Have you decided on the type of dosing method you will try? You may not need the K test kit if you do EI dosing.

Also, if you buy dry ferts you can make your own solutions. I can give you some mixture info if you want.

A good member to tap for fert info is LeftC.


----------



## mattmathis (Dec 13, 2008)

I really don't know anything about the different dosing methods. Which do you prefer? Do you have some links to some material where I can find out more about them?

So that "Green Fertilizer Package: Micros & Macros" from Green leaf is all I will need as far as fertilizers etc?

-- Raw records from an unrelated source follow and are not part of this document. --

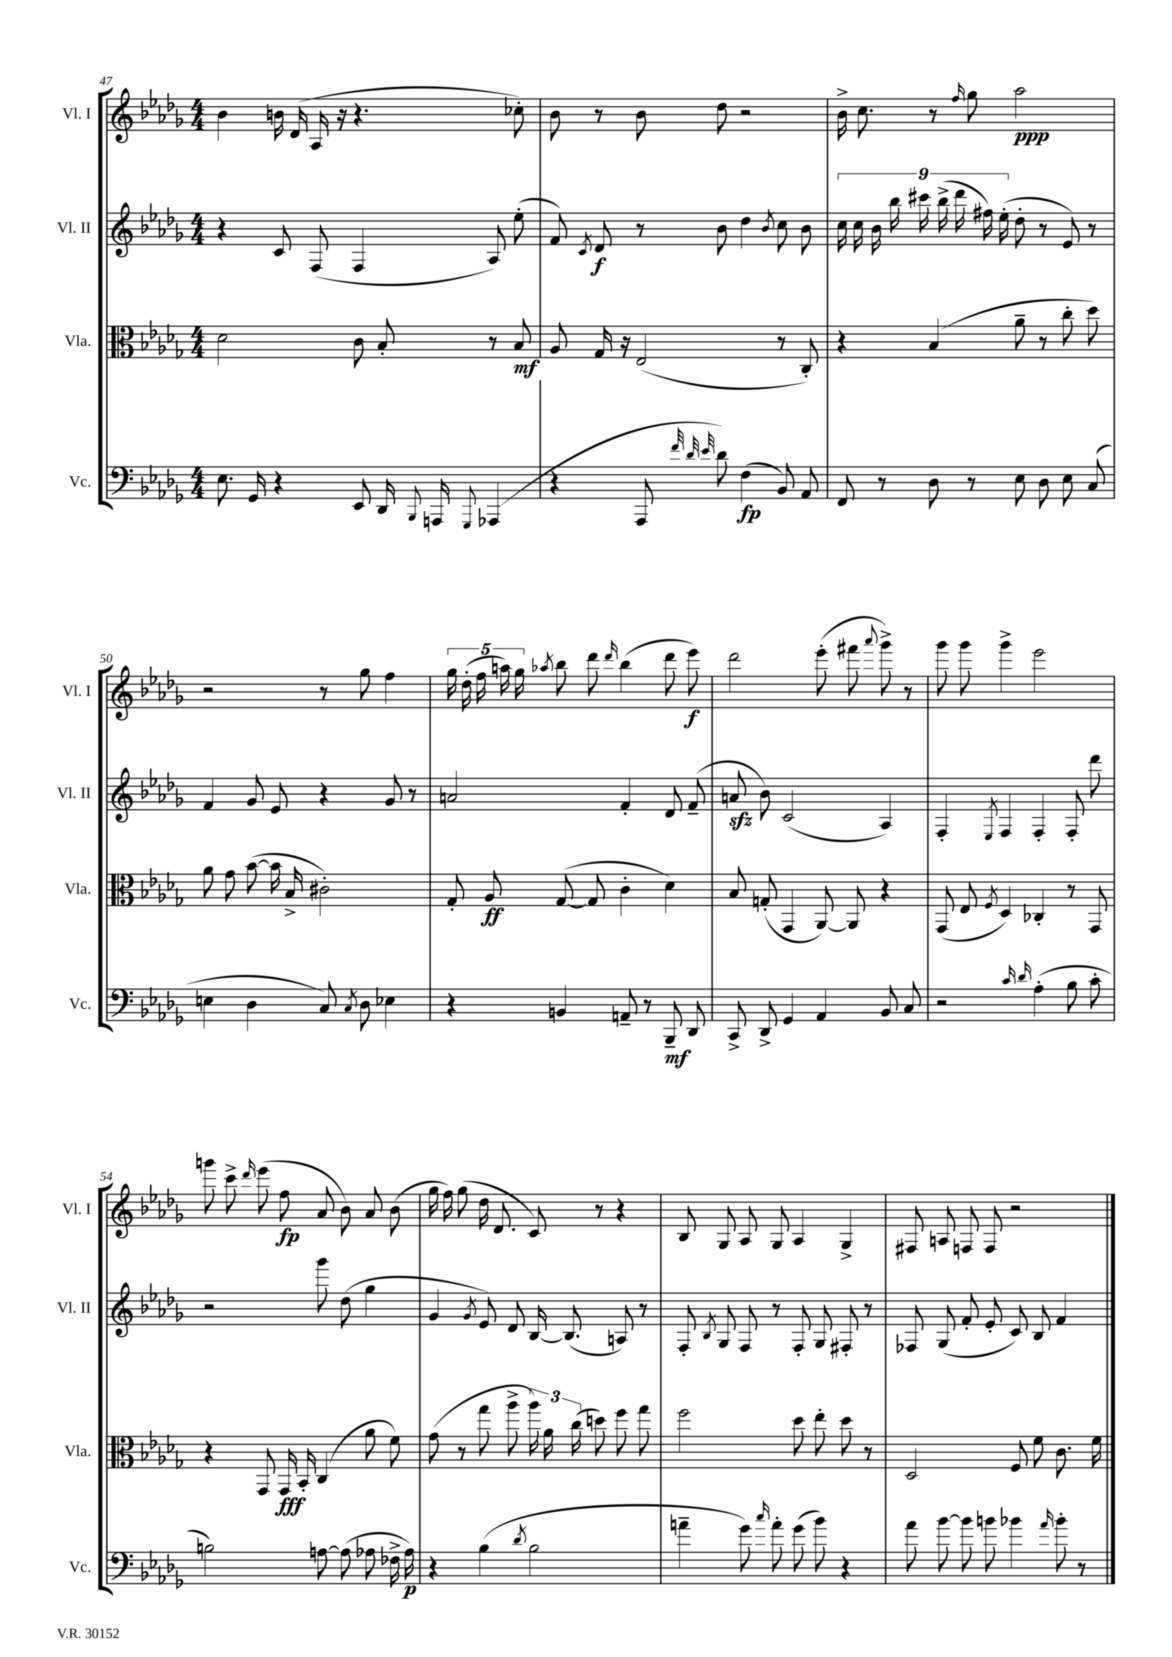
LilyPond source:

<<
\new StaffGroup <<
\new Staff = "s0" \with { instrumentName = "Vl. I" shortInstrumentName = "Vl. I" } {
    \clef treble \key des \major \numericTimeSignature \time 4/4
    \autoBeamOff bes'4 b'16 des'16( aes16 r16 r4. ces''8-.) |
    bes'8 r8 bes'8 des''8 r2 |
    bes'16-> c''8. r8 \grace { f''16 } ges''8 aes''2\ppp |
    r2 r8 ges''8 f''4 |
    \tuplet 5/4 { ges''16 des''16-.( f''16 a''16) ges''16 } \acciaccatura { aes''8 } bes''8 des'''8 \grace { des'''16 } bes''4( des'''8 ees'''8\f) |
    des'''2 ees'''8-.( fis'''8 \appoggiatura { aes'''8 } ges'''8->) r8 |
    ges'''8 ges'''8 ges'''4-> ees'''2 |
    g'''8 c'''8-> \grace { des'''16 } ees'''8( f''8\fp aes'8 bes'8) aes'8 bes'8( |
    ges''16 f''16) ges''8( des''16 des'8. c'8) r8 r4 |
    bes8 ges8 aes8 ges8 aes4 ges4-> |
    fis8 a8 f8 f8 r2 \bar "|." |
}
\new Staff = "s1" \with { instrumentName = "Vl. II" shortInstrumentName = "Vl. II" } {
    \clef treble \key des \major \numericTimeSignature \time 4/4
    \autoBeamOff r4 c'8 f8( f4 aes8) ees''8-.( |
    f'8) \acciaccatura { c'8 } des'8\f r8 bes'8 des''4 \acciaccatura { bes'8 } c''8 bes'8 |
    \tuplet 9/8 { c''16 c''16 bes'16 bes''16 cis'''16 bes''16->( des'''16 fis''16) ees''16-.( } des''8-. r8 ees'8) r8 |
    f'4 ges'8 ees'8 r4 ges'8 r8 |
    a'2 f'4-. des'8 f'8--( |
    a'8\sfz bes'8) c'2( aes4) |
    f4-. \acciaccatura { ees8 } f4 f4-. f8-. des'''8 |
    r2 ges'''8 des''8( ges''4 |
    ges'4 \acciaccatura { ges'8 } ees'8) des'8 bes16~ bes8.( a8) r8 |
    f8-. \acciaccatura { bes8 } ges8 f8 r8 f8-. ges8 fis8-. r8 |
    fes8 ges8( f'8-. ees'8-. c'8) bes8 f'4 \bar "|." |
}
\new Staff = "s2" \with { instrumentName = "Vla." shortInstrumentName = "Vla." } {
    \clef alto \key des \major \numericTimeSignature \time 4/4
    \autoBeamOff des'2 c'8 bes8-. r8 bes8\mf |
    aes8 ges16 r16 ees2( r8 c8-.) |
    r4 bes4( aes'8-- r8 c''8-. des''8) |
    aes'8 ges'8 bes'8~( bes'16 bes16-> cis'2-.) |
    ges8-. aes8\ff ges8~( ges8 c'4-. des'4) |
    bes8 g8-.( ges,4 aes,8~) aes,8 r4 |
    ges,8( ees8 \acciaccatura { f8 } des4) ces4-. r8 ges,8 |
    r4 ges,8 ges,16\fff bes,16-. c4( aes'8 f'8) |
    ges'8( r8 ges''8 aes''8-> \tuplet 3/2 { aes''16) aes'16 c''16( } d''8) f''8 ges''8 |
    f''2 des''8 ees''8-. des''8 r8 |
    des2 f8 f'8 c'8. f'16 \bar "|." |
}
\new Staff = "s3" \with { instrumentName = "Vc." shortInstrumentName = "Vc." } {
    \clef bass \key des \major \numericTimeSignature \time 4/4
    \autoBeamOff ees8. ges,16 r4 ees,8 des,16 \appoggiatura { bes,,8 } a,,16 \appoggiatura { ges,,8 } aes,,4( |
    r4 aes,,8 \grace { f'32 des'32 ees'32 } des'8) f4\fp( bes,8) aes,8 |
    f,8 r8 des8 r8 ees8 des8 ees8 c8( |
    e4 des4 c8) \acciaccatura { c8 } des8 ees4 |
    r4 b,4 a,8-- r8 bes,,8--\mf des,8 |
    c,8-> des,8-> ges,4 aes,4 bes,8 c8 |
    r2 \grace { c'16 des'16 } aes4-.( bes8 c'8-. |
    b2) a8~ a8( aes8 fes16-> aes16\p) |
    r4 bes4( \acciaccatura { des'8 } bes2 |
    a'4-- ges'8) \grace { c''16 } a'8-. ges'8( bes'8) r4 |
    aes'8 bes'8~ bes'8 b'8 bes'4 \grace { aes'16 } bes'8-. r8 \bar "|." |
}
>>
>>
\layout { \context { \Score currentBarNumber = #47 } }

Sure I'd like all of the mixture info, and any other advice you have. I have started to do this before but always feel like I'm getting in over my head.

Thanks!


----------



## plurmaster (Apr 1, 2008)

i use a 20 inch lighting strip where u can put 2 cfl bulbs. dont use the coralife mini 10 watt bulb..goto homedepot and get 14 watt cfl spiral buld.it will fit and give your tank 28 wpg which basically can grow most plants with excel dosing.


----------



## Newt (Apr 1, 2004)

Matt,

You need to know your GH before hand. GH is good around 4 to 5 deg and KH is good around 2 to 3 deg.
If you have soft water around 1 to 2 dGH then you will need to buy GH booster which comes with potassium and iron and therefore you really shouldnt need potassium by itself. If your GH is at or above then you wont need GH booster but will need N,P and K. Your local water dept should be able to tell you both GH and KH.

Go to the Fertilizer section right above this lighting section and go over the stickies. I dose PPS but I like to do the testing. EI doesnt really require testing but you use more ferts.

Good Luck


----------